• [Source data]
········

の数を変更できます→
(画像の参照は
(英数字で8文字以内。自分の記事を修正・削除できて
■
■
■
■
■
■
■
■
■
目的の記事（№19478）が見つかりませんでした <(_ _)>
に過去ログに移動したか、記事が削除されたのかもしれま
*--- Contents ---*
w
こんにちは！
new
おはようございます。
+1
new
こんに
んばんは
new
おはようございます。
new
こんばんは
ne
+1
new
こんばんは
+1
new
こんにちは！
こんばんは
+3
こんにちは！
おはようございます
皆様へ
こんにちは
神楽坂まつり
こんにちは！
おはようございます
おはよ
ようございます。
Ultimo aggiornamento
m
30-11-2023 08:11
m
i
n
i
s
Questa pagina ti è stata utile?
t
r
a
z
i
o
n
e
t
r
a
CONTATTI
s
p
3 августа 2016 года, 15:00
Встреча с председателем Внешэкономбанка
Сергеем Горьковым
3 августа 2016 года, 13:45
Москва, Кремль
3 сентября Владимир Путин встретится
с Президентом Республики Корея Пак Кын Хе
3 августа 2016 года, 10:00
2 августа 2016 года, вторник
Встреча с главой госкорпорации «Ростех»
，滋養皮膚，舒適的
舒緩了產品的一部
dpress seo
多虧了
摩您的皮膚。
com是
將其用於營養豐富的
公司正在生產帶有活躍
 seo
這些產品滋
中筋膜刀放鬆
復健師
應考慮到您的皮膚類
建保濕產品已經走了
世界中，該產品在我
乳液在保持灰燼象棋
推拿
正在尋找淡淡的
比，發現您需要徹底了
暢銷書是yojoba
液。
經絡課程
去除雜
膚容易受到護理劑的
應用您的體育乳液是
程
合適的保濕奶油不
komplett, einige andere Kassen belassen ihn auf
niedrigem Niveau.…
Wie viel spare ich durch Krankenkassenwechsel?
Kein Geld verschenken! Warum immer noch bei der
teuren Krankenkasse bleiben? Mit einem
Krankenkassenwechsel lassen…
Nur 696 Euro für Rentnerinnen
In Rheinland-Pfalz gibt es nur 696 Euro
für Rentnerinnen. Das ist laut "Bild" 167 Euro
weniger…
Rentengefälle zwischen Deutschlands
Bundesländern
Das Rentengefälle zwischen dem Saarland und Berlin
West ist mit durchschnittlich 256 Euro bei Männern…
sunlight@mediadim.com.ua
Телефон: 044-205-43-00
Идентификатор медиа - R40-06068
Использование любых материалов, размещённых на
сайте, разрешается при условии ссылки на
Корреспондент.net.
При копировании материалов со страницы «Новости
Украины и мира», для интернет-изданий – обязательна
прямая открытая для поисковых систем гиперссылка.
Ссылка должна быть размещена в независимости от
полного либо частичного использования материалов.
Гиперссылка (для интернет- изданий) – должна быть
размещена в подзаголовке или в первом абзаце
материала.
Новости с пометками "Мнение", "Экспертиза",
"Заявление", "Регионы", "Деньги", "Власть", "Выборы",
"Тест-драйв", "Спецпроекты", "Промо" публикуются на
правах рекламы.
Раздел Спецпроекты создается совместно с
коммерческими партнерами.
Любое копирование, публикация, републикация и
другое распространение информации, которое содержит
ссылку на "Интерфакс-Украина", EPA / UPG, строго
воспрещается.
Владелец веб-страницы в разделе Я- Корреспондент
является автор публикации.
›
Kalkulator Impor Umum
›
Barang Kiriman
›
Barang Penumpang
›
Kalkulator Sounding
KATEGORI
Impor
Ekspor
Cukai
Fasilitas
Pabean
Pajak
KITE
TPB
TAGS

········

• [Instruction]
Each line of the material that contains the string "интернет" has to be copied out.

• [Output for this task]
Украины и мира», для интернет-изданий – обязательна
Гиперссылка (для интернет- изданий) – должна быть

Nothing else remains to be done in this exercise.